The problem with pdftotext from poppler-utils 22.12.0 is that it adds newlines within paragraphs when the paragraph is longer than the PDF page width, e.g. something like:

1:1 In the beginning God created the heaven and
the earth.
1:2 And the earth was without form, and void; and
darkness was upon the face of the deep. And the
Spirit of God moved upon the face of the waters.
1:3 And God said, Let there be light: and there
was light.
1:4 And God saw the light, that it was good: and
God divided the light from the darkness.

These extra newlines make the txt files really bad to read on a device like a Kindle.

ebook-convert however overcomes this very well, and produces something like:

1:1 In the beginning God created the heaven and the earth.

1:2 And the earth was without form, and void; and darkness was upon the face of the deep.

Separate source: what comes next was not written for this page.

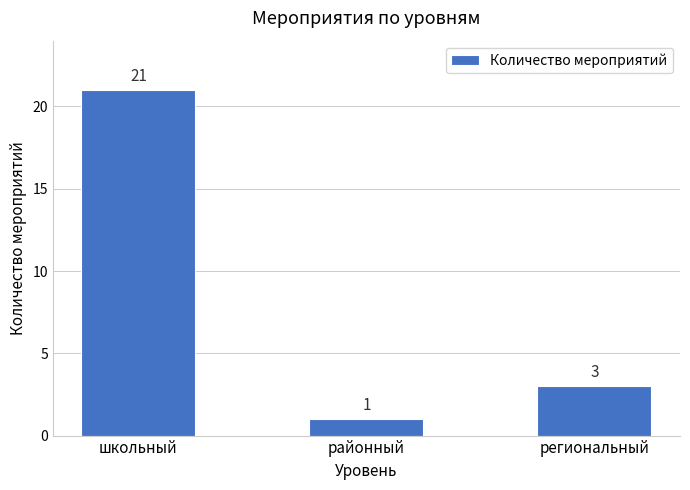

Reading right to left, transcribe all the data shown in this chart.

3	1	21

And the Spirit of God moved upon the face of the waters.

1:3 And God said, Let there be light: and there was light.

1:4 And God saw the light, that it was good: and God divided the light from the darkness.

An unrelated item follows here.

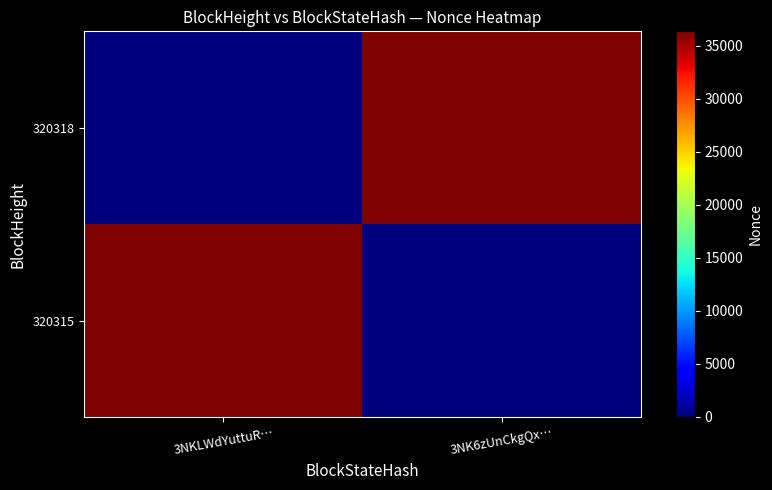

Between 3NK6zUnCkgQx… and 3NKLWdYuttuR…, which is larger?

3NK6zUnCkgQx…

which maintains paragraphs in single lines, regardless of how long the paragraph is, and adds a double newline between paragraphs, and behaves much better on a Kindle.

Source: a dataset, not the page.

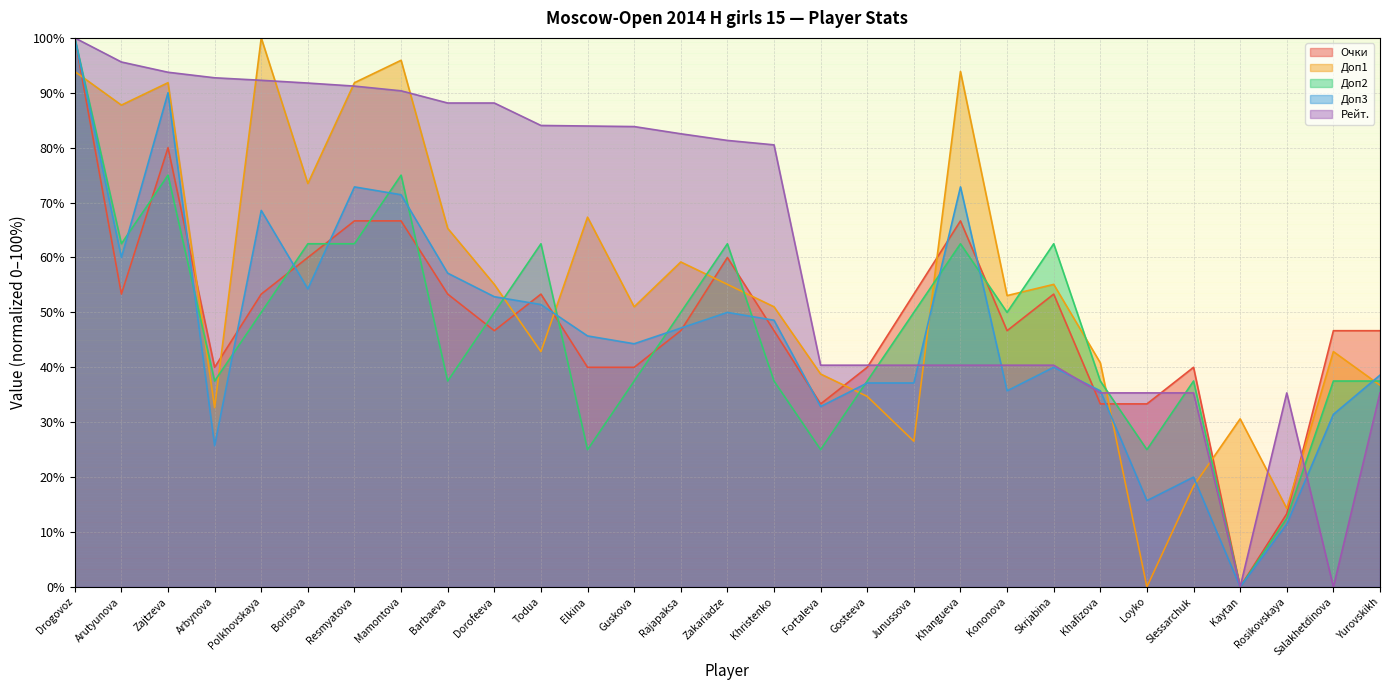

The value of Доп1 at Yurovskikh is 18.0. True or false?

False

I'm going to test methods mentioned in other answers with this test PDF generated from this Libreoffice .odt file:

pdftotext output:

Title of my file
Table of Contents
H1 1......................................................................................................................................................1
H2 1 1...............................................................................................................................................1
H2 1 2...............................................................................................................................................1
H1 2......................................................................................................................................................1
H2 2 1...............................................................................................................................................1
H2 2 2...............................................................................................................................................1

H1 1 H2 1 1 H2 1 2 First very important paragraph. And now a very very very very very very very very very very very very very very very very very very very very very very very very long paragraph that gets split across two lines. Reference to H1 1 on page: 1 https://commons.wikimedia.org/wiki/File:Fractal_Broccoli.jpg

H1 2 H2 2 1 H2 2 2

ebook-convert output:

Title of my file

Table of Contents

H1 1......................................................................................................................................................1

H2 1 1...............................................................................................................................................1

H2 1 2...............................................................................................................................................1

H1 2......................................................................................................................................................1

H2 2 1...............................................................................................................................................1

H2 2 2...............................................................................................................................................1

H1 1

H2 1 1

H2 1 2

First very important paragraph.

And now a very very very very very very very very very very very very very very very very very very very very very very very very long paragraph that gets split across two lines.

Reference to H1 1 on page: 1

https://commons.wikimedia.org/wiki/File:Fractal_Broccoli.jpg

H1 2

H2 2 1

H2 2 2

Document Outline

H1 1 H2 1 1

H2 1 2

H1 2 H2 2 1

H2 2 2

The line break aspect was also asked more specifically at: https://unix.stackexchange.com/questions/691579/how-to-convert-pdf-file-to-text-without-breaking-lines

Tested on Ubuntu 23.04, poppler-utils 22.12.0, calibre 6.11.0.